On May 5, 2006, JPMorgan Chase Bank, N.A. ("JPMorgan Chase"), as administrative agent for JPMorgan Chase Bank, N.A., Bank of America, N.A., U.S. Bank National Association, Washington Mutual Bank, Wachovia Bank, National Association, Bank of the West, Guaranty Bank, Union Bank of California, N.A., First Commercial Bank, New York Agency, Suntrust Bank, Comerica Bank, AmSouth Bank, Compass Bank, and Wells Fargo Bank, National Association (the "Bank Group") and PHI executed a Credit Agreement (the "Credit Agreement") dated May 5, 2006, under the terms of which the Bank Group agreed to make a revolving unsecured line of credit to PHI in the maximum principal amount of $620,000,000 (the "Revolving Loan"). In conjunction therewith, Woodside Group and each of the Restricted Subsidiaries executed and delivered to JPMorgan Chase a Repayment Guaranty dated May 5, 2006, unconditionally guarantying payment of the amounts due under the Credit Agreement. Under the terms of the Credit Agreement, PHI was permitted to borrow money from the Bank Group pursuant to a borrowing base calculation, i.e., the outstanding amount of the Revolving Loan could not exceed the value of a pool of land and housing assets held by the Restricted Subsidiaries (the "Borrowing Base") minus other indebtedness of Woodside Group, PHI, and the Restricted Subsidiaries, as calculated pursuant to § 2.20 of the Credit Agreement.

- Records supplied:

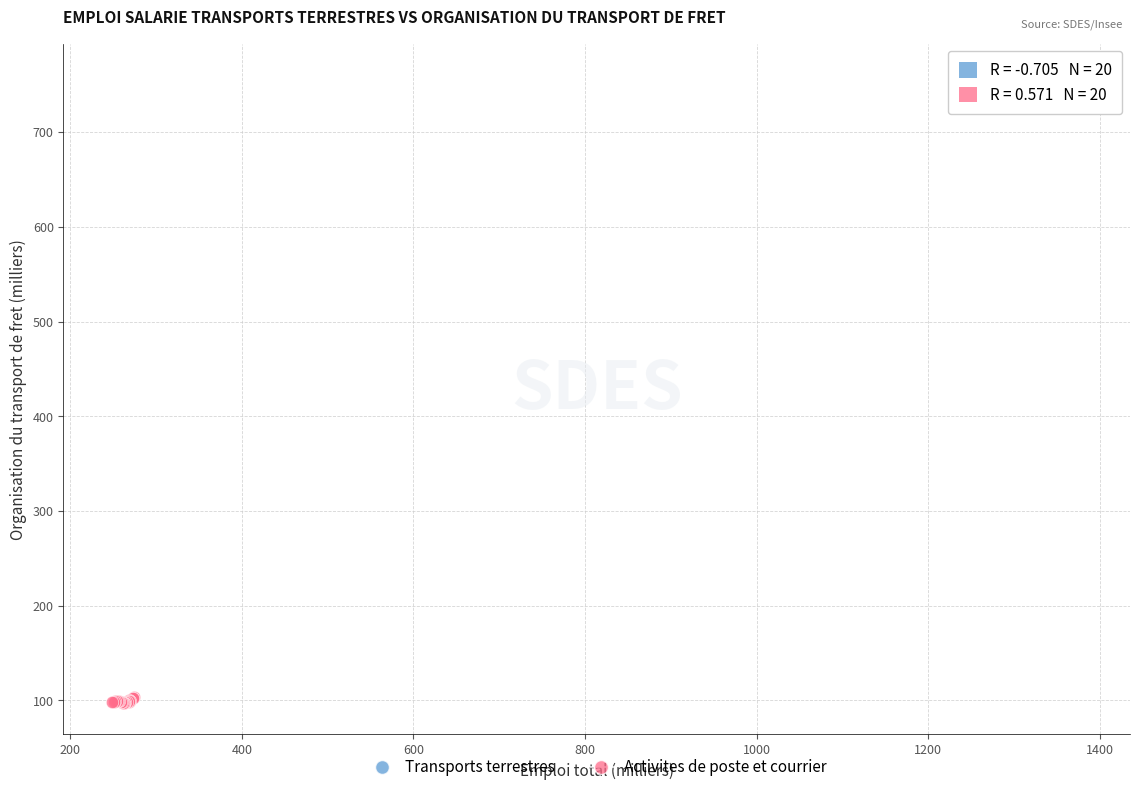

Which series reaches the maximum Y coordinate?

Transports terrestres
* * *
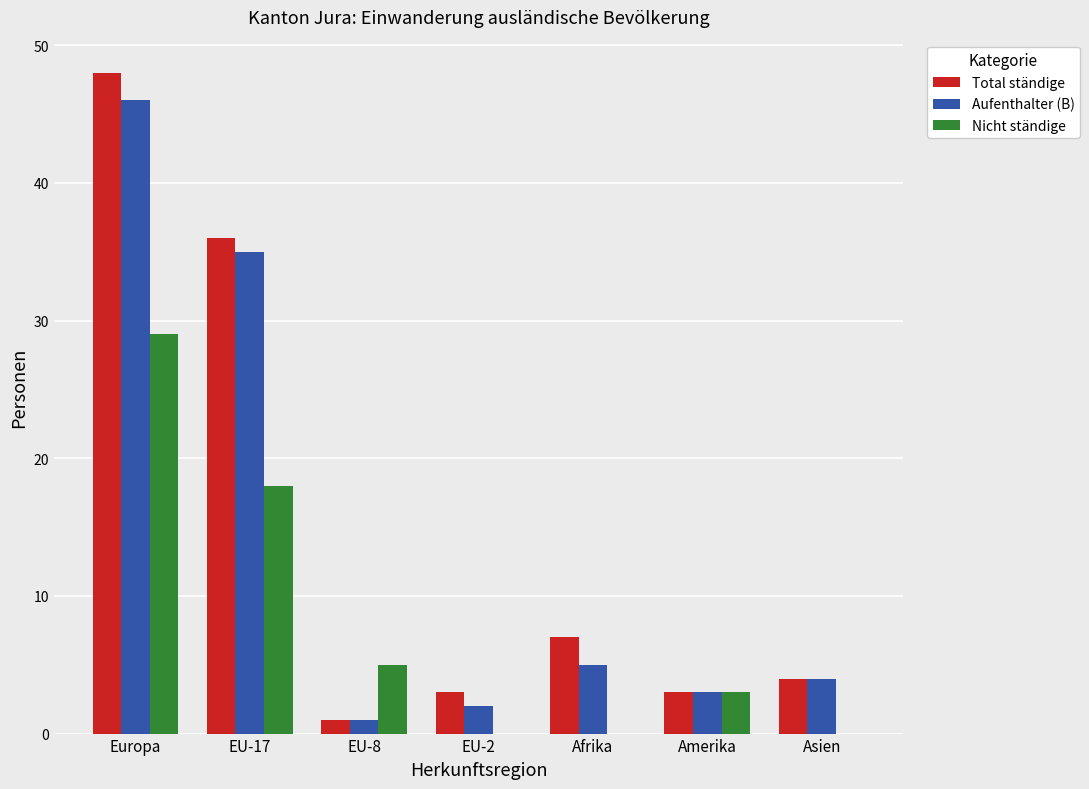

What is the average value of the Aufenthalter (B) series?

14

- Written task: Continue the text about the PHI credit agreement, starting after its last sentence. The rows are separate material and have no connection to the text about the credit agreement.

- Output of the exercise:
On May 5, 2006, Nilson, Nelson, Arave, the Jessica Nilson Trust, the Joy Nilson Trust, the Benjamin Ezra Nilson Trust, the Brett Nilson Trust, the Abby Nilson Trust, the Nellie Jo Nilson Trust, Victory Holdings, Inc., Reliance Structural Warranty Insurance Company, Inc., Atherton Construction, Inc., Alameda Investments, LLC, Hillsborough Corporation, and Wasatch Pacific Investments, LLC (the "Subordinated Lenders"), executed and delivered to JPMorgan Chase a Continuing Subordination and Standstill Agreement dated May 5, 2006 (the "Subordination Agreement"), under the terms of which the Subordinated Lenders subordinated their claims against Woodside Group, PHI, and each of the subsidiaries and affiliates listed in Exhibit A to the Subordination Agreement (the "Borrowing Group") to the payment of amounts due under the Credit Agreement. The Borrowing Group was permitted to make distributions to the Subordinated Lenders (the "Permitted Payments") under the Subordination Agreement,4 but only if no default existed or had occurred under the Credit Agreement.5 As of March 31, 2008, approximately $314 million in principal was outstanding under the Credit Agreement.

2. Noteholder Debt

The operations of Woodside Group were also financed through capital raised by PHI under the terms of four Note Purchase Agreements dated September 16, 2003, May 25, 2004, July 7, 2005, and March 28, 2006 (the "Noteholder Debt"). The Noteholder Debt is owed to Metropolitan Life Insurance Company, Security Life of Denver Insurance Company, AXA Equitable Life Insurance Company, John Hancock Life Insurance Company, and New York Life Insurance Company (the "Noteholder Group"). PHI's obligations on account of the Noteholder Debt are unsecured, but are guaranteed by Woodside Group and the Restricted Subsidiaries. As of March 31, 2008, approximately $372 million in principal was owed on the Noteholder Debt.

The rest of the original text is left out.